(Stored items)
════════════════

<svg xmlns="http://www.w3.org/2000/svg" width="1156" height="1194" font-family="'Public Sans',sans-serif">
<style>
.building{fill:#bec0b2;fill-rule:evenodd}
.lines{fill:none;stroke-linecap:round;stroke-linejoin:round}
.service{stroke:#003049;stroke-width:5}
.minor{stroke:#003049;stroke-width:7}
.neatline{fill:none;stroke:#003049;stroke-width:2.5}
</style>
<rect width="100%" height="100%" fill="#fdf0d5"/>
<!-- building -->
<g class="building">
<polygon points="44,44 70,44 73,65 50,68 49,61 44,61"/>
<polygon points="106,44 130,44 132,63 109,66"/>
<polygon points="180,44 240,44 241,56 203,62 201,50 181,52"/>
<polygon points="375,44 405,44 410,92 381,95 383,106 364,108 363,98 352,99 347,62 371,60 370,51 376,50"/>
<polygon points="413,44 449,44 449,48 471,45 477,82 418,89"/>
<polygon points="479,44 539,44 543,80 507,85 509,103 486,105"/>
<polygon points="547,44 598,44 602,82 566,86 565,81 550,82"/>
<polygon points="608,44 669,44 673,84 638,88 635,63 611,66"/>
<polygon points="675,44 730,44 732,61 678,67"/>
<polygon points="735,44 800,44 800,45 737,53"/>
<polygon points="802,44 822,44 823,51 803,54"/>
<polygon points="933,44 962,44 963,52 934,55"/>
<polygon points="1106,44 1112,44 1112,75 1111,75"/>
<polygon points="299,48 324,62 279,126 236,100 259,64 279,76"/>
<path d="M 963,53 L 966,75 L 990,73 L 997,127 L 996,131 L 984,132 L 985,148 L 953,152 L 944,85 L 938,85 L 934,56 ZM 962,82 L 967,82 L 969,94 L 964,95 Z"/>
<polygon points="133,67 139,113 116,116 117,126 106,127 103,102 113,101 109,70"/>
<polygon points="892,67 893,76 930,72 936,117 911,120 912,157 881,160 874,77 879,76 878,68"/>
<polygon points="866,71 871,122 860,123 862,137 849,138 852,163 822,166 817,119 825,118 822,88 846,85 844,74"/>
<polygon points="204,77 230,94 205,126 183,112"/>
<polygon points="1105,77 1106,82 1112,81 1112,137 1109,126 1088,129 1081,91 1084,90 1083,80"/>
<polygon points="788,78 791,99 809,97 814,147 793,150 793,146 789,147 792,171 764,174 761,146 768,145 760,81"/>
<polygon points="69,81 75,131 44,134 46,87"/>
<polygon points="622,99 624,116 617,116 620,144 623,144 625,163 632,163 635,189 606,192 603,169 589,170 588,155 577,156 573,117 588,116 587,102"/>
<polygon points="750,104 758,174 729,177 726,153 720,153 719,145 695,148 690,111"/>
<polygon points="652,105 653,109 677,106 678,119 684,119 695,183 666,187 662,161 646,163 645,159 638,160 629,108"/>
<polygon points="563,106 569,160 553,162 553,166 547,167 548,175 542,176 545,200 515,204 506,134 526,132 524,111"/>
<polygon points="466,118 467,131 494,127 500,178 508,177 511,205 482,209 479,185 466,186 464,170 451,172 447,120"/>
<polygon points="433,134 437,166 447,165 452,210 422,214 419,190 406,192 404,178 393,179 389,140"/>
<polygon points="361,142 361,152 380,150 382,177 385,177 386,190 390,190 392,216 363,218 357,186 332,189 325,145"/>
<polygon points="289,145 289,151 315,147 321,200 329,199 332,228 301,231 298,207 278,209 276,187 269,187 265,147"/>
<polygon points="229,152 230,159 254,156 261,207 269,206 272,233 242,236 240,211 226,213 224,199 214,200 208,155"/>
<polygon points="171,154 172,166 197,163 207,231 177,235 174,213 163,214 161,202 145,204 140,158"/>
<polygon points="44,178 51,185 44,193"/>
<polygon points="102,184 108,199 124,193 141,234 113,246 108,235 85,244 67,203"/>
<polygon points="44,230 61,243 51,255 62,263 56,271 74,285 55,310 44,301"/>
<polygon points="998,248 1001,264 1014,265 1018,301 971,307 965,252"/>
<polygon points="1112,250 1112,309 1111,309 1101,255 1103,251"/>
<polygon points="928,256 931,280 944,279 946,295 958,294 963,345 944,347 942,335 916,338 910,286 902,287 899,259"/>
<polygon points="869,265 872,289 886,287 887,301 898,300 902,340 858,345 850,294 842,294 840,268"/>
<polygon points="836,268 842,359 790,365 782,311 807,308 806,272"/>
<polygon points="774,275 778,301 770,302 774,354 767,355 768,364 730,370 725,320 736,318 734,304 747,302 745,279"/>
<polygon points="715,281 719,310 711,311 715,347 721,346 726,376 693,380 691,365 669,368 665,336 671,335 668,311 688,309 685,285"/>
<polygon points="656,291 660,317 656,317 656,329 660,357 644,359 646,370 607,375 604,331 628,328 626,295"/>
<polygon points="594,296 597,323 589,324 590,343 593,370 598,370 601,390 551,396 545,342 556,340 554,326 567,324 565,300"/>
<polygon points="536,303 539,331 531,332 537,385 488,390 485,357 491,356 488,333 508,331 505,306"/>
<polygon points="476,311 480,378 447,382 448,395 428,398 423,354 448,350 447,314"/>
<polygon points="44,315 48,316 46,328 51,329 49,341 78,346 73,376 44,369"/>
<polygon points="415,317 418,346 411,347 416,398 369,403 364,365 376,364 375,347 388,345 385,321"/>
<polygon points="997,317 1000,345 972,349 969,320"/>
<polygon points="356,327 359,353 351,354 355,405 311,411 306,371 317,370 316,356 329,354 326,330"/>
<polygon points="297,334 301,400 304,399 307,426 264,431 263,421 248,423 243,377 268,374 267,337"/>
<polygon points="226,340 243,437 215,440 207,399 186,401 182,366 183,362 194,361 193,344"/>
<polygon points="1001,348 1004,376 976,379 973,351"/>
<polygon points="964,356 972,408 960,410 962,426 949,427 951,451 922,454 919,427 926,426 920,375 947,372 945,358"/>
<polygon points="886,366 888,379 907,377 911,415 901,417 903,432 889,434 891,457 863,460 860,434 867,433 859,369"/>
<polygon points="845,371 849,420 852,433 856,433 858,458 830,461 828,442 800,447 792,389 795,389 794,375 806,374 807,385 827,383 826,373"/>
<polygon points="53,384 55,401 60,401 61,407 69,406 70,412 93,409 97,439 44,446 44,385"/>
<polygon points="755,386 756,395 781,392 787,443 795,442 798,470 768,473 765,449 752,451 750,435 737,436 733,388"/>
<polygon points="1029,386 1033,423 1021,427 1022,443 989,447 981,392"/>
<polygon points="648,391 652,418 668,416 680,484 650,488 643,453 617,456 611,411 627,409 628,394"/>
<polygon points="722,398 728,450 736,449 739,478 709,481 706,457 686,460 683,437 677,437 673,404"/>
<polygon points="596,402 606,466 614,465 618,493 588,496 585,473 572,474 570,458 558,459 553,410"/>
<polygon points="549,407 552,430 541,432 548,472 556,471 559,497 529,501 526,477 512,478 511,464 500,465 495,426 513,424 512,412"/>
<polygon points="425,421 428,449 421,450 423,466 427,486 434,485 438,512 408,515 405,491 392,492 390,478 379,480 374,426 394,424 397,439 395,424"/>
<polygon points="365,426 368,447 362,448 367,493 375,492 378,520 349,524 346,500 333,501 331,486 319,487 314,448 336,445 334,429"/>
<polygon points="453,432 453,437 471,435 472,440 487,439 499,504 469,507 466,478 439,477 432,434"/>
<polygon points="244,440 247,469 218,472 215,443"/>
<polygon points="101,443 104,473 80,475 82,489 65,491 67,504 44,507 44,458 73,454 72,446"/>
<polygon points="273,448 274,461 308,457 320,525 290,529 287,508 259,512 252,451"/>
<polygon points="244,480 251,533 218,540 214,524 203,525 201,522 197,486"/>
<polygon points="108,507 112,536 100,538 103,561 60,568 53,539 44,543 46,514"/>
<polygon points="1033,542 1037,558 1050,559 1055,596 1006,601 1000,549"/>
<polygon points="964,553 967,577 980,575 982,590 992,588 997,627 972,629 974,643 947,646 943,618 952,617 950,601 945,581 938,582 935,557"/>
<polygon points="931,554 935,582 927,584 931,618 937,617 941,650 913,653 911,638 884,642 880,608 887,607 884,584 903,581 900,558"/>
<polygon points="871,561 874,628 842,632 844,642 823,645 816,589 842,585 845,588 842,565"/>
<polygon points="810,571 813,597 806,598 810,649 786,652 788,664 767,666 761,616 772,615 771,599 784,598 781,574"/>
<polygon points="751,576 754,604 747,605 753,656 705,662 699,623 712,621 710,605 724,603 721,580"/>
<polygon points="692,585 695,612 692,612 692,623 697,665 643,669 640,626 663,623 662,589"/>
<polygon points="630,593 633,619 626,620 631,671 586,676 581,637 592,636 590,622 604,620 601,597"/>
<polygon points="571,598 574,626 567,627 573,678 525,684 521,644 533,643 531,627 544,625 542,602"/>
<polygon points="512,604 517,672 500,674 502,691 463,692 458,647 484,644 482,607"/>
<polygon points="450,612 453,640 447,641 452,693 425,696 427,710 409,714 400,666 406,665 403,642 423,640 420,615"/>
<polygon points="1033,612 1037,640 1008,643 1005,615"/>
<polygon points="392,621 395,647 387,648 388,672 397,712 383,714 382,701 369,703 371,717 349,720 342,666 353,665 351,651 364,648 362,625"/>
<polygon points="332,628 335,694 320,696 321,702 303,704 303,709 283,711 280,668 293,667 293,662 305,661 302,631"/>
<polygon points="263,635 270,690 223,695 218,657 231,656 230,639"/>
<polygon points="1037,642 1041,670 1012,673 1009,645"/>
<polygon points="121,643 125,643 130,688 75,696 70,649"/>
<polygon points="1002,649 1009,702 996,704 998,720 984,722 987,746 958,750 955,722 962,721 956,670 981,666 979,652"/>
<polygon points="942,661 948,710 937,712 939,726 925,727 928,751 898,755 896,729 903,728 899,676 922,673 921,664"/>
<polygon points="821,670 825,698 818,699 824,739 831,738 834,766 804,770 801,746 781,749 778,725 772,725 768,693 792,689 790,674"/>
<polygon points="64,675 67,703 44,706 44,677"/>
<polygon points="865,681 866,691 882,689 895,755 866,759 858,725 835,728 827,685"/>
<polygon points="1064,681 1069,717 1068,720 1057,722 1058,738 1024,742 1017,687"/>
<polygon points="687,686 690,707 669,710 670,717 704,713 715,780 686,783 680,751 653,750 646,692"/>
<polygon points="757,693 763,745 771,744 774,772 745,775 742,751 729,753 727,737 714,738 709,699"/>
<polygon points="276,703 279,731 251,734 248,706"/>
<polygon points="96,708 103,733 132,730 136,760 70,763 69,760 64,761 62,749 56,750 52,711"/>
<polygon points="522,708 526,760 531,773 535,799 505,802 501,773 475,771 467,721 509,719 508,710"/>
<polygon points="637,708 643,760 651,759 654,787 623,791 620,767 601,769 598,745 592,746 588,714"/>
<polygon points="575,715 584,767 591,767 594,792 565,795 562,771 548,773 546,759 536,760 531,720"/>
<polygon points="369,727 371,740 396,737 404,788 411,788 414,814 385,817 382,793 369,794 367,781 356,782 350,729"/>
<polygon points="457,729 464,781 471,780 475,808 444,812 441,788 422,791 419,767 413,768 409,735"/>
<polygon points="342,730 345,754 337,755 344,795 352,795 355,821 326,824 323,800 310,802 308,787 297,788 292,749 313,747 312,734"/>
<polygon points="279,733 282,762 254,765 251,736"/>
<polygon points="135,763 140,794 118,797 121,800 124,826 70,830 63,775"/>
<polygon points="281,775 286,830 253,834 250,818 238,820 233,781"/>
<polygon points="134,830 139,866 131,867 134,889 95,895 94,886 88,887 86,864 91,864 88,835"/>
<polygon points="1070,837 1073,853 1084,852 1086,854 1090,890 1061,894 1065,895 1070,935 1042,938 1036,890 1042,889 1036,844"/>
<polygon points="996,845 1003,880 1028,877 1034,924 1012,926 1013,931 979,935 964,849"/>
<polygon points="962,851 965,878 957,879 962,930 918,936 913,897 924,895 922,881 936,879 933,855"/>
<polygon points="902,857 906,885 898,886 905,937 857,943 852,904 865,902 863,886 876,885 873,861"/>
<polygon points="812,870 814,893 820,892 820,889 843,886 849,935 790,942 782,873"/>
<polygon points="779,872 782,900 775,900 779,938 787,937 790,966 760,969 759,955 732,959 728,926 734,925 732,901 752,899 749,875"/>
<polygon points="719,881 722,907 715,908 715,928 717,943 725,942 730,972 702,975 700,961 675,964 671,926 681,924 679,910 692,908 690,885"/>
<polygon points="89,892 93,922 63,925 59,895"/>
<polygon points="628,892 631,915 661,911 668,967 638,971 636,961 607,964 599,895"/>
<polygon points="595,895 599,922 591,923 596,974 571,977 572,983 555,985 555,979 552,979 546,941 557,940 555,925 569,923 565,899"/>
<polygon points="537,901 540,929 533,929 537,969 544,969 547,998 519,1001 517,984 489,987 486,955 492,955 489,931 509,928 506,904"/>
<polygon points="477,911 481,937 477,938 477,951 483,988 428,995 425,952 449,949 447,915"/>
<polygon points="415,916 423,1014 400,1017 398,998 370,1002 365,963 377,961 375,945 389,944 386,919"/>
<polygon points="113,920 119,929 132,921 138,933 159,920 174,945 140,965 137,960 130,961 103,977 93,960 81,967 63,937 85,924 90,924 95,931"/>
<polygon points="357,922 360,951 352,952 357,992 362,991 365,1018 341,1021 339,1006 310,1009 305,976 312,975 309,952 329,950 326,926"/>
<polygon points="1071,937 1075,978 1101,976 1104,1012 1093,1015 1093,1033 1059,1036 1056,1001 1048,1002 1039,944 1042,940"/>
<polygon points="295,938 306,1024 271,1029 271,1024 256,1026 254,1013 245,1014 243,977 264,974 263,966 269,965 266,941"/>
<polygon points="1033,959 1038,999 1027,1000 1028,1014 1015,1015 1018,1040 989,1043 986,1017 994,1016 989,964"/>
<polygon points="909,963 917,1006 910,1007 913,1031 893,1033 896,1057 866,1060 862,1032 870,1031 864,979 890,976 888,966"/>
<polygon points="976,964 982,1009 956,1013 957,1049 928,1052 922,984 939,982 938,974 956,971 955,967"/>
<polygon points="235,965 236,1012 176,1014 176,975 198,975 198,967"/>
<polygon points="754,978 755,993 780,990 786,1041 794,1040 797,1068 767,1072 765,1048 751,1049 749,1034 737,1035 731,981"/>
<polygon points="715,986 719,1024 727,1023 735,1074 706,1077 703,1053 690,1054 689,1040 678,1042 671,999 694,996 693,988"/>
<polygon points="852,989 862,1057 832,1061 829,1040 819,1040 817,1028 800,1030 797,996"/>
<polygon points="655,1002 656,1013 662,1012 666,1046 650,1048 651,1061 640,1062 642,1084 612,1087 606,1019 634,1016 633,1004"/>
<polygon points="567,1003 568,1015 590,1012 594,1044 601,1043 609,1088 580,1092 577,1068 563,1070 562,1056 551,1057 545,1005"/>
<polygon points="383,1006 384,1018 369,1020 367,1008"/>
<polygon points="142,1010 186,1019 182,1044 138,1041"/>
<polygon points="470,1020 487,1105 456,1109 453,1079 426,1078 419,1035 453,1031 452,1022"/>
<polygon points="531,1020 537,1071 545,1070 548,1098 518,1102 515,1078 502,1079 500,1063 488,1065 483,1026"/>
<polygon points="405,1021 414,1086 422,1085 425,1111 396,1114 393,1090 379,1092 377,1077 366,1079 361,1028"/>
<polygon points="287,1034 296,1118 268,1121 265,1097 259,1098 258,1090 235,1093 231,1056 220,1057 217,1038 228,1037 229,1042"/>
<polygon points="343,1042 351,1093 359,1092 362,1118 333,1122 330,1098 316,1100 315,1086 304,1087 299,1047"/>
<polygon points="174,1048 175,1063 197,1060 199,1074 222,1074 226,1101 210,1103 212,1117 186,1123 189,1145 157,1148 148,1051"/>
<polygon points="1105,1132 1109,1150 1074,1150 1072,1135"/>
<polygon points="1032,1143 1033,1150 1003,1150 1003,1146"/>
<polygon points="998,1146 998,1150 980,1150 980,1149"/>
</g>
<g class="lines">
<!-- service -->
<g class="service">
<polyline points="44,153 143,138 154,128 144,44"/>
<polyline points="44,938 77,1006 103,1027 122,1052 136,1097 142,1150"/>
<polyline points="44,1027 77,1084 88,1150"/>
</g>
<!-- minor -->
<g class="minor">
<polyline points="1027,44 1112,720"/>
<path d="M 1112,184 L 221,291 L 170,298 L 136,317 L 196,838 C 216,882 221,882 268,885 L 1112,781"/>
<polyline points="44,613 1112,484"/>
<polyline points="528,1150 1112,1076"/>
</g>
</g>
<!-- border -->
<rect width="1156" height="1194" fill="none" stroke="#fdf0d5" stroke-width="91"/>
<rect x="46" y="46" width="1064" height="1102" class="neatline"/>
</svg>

════════════════

> **WHAT YOU HAVE TO DO**: The answer must be every line of the data that contains the word "lines".

> **SOLVED PROBLEM**:
.lines{fill:none;stroke-linecap:round;stroke-linejoin:round}
<g class="lines">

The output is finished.